Some comments said the press had done a service by helping to make Southern Baptist churches more aware of the real need to carefully screen prospective ministers and staff members for allegations of sexual abuse. Others said media reports unfairly portrayed Southern Baptist leaders as uncaring and unresponsive to victims of abuse.

In addition to news reports, work group members reviewed processes developed by other religious bodies, including a policy adopted last November by the Coordinating Council of the Alabama Cooperative Baptist Fellowship allowing both individuals and churches to report ministerial sexual abuse and including a process for "good-faith investigatory action" if the charge is disputed.

Members of the Executive Committee work group said they had no problem with listing names of clergy who have been convicted of sexual abuse, but some balked at the idea of the denomination becoming involved in a process of adjudicating what constitutes a "credible" accusation of clergy-sex abuse.

Despite limitations of the SBC's governance system of local-church autonomy, others said the convention needs to do more to crack down on sexual abuse by clergy, such as withdrawing fellowship from congregations that knowingly harbor a predator.

"I thought it was a good meeting and a good discussion," Wilson said after the meeting.

The bylaws work group was already discussing the issue of clergy-sex abuse before Burleson's motion last summer. The group held a lengthy discussion in February 2007 focused largely on miscommunication between SBC leaders and the Survivors Network of those Abused by Priests, a support group pushing the nation's second-largest faith group behind Roman Catholics to change the way it handles predatory preachers.

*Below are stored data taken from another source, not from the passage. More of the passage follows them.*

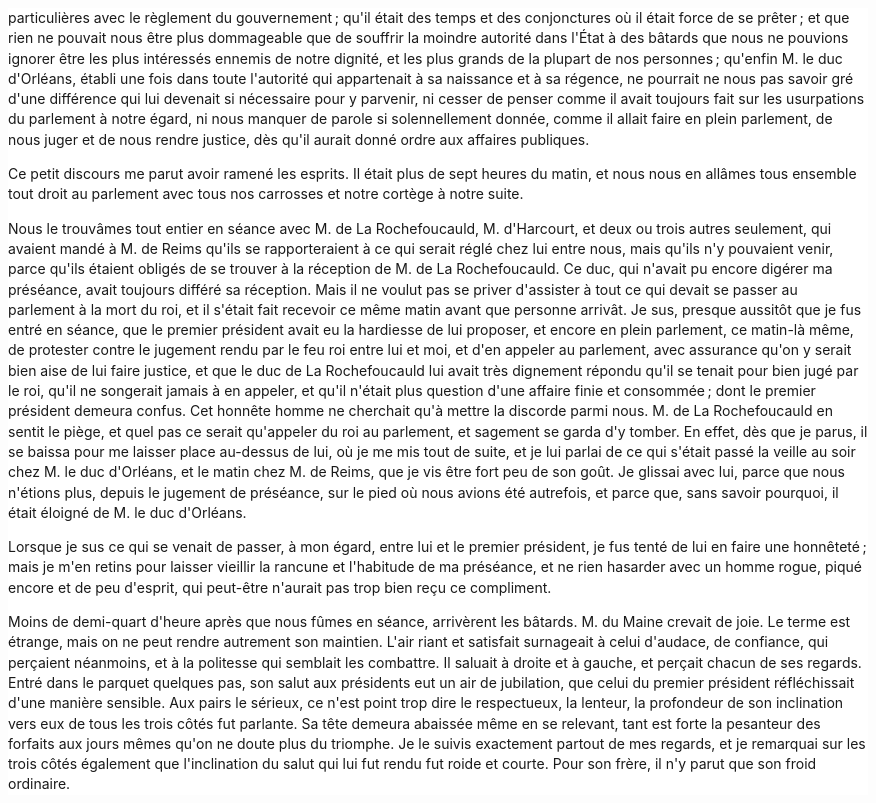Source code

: particulières avec le règlement du gouvernement ; qu'il était des temps et des
conjonctures où il était force de se prêter ; et que rien ne pouvait nous être
plus dommageable que de souffrir la moindre autorité dans l'État à des bâtards
que nous ne pouvions ignorer être les plus intéressés ennemis de notre
dignité, et les plus grands de la plupart de nos personnes ; qu'enfin M. le duc
d'Orléans, établi une fois dans toute l'autorité qui appartenait à sa
naissance et à sa régence, ne pourrait ne nous pas savoir gré d'une différence
qui lui devenait si nécessaire pour y parvenir, ni cesser de penser comme il
avait toujours fait sur les usurpations du parlement à notre égard, ni nous
manquer de parole si solennellement donnée, comme il allait faire en plein
parlement, de nous juger et de nous rendre justice, dès qu'il aurait donné
ordre aux affaires publiques.

Ce petit discours me parut avoir ramené les esprits. Il était plus de sept
heures du matin, et nous nous en allâmes tous ensemble tout droit au parlement
avec tous nos carrosses et notre cortège à notre suite.

Nous le trouvâmes tout entier en séance avec M. de La Rochefoucauld, M.
d'Harcourt, et deux ou trois autres seulement, qui avaient mandé à M. de Reims
qu'ils se rapporteraient à ce qui serait réglé chez lui entre nous, mais
qu'ils n'y pouvaient venir, parce qu'ils étaient obligés de se trouver à la
réception de M. de La Rochefoucauld. Ce duc, qui n'avait pu encore digérer ma
préséance, avait toujours différé sa réception. Mais il ne voulut pas se
priver d'assister à tout ce qui devait se passer au parlement à la mort du
roi, et il s'était fait recevoir ce même matin avant que personne arrivât. Je
sus, presque aussitôt que je fus entré en séance, que le premier président
avait eu la hardiesse de lui proposer, et encore en plein parlement, ce
matin-là même, de protester contre le jugement rendu par le feu roi entre lui
et moi, et d'en appeler au parlement, avec assurance qu'on y serait bien aise
de lui faire justice, et que le duc de La Rochefoucauld lui avait très
dignement répondu qu'il se tenait pour bien jugé par le roi, qu'il ne
songerait jamais à en appeler, et qu'il n'était plus question d'une affaire
finie et consommée ; dont le premier président demeura confus. Cet honnête
homme ne cherchait qu'à mettre la discorde parmi nous. M. de La Rochefoucauld
en sentit le piège, et quel pas ce serait qu'appeler du roi au parlement, et
sagement se garda d'y tomber. En effet, dès que je parus, il se baissa pour me
laisser place au-dessus de lui, où je me mis tout de suite, et je lui parlai
de ce qui s'était passé la veille au soir chez M. le duc d'Orléans, et le
matin chez M. de Reims, que je vis être fort peu de son goût. Je glissai avec
lui, parce que nous n'étions plus, depuis le jugement de préséance, sur le
pied où nous avions été autrefois, et parce que, sans savoir pourquoi, il
était éloigné de M. le duc d'Orléans.

Lorsque je sus ce qui se venait de passer, à mon égard, entre lui et le
premier président, je fus tenté de lui en faire une honnêteté ; mais je m'en
retins pour laisser vieillir la rancune et l'habitude de ma préséance, et ne
rien hasarder avec un homme rogue, piqué encore et de peu d'esprit, qui
peut-être n'aurait pas trop bien reçu ce compliment.

Moins de demi-quart d'heure après que nous fûmes en séance, arrivèrent les
bâtards. M. du Maine crevait de joie. Le terme est étrange, mais on ne peut
rendre autrement son maintien. L'air riant et satisfait surnageait à celui
d'audace, de confiance, qui perçaient néanmoins, et à la politesse qui
semblait les combattre. Il saluait à droite et à gauche, et perçait chacun de
ses regards. Entré dans le parquet quelques pas, son salut aux présidents eut
un air de jubilation, que celui du premier président réfléchissait d'une
manière sensible. Aux pairs le sérieux, ce n'est point trop dire le
respectueux, la lenteur, la profondeur de son inclination vers eux de tous les
trois côtés fut parlante. Sa tête demeura abaissée même en se relevant, tant
est forte la pesanteur des forfaits aux jours mêmes qu'on ne doute plus du
triomphe. Je le suivis exactement partout de mes regards, et je remarquai sur
les trois côtés également que l'inclination du salut qui lui fut rendu fut
roide et courte. Pour son frère, il n'y parut que son froid ordinaire.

The SBC adopted a resolution in 2002 mentioning the scandal of sexual abuse by Roman Catholic priests and encouraging "religious bodies dealing with the tragedy of clergy abuse in their efforts to rid their ranks of predatory ministers."

Another resolution passed last summer in San Antonio expressed "moral outrage and concern at any instance of child victimization" and renounced "individuals, churches, or other religious bodies that cover up, ignore, or otherwise contribute to or condone the abuse of children."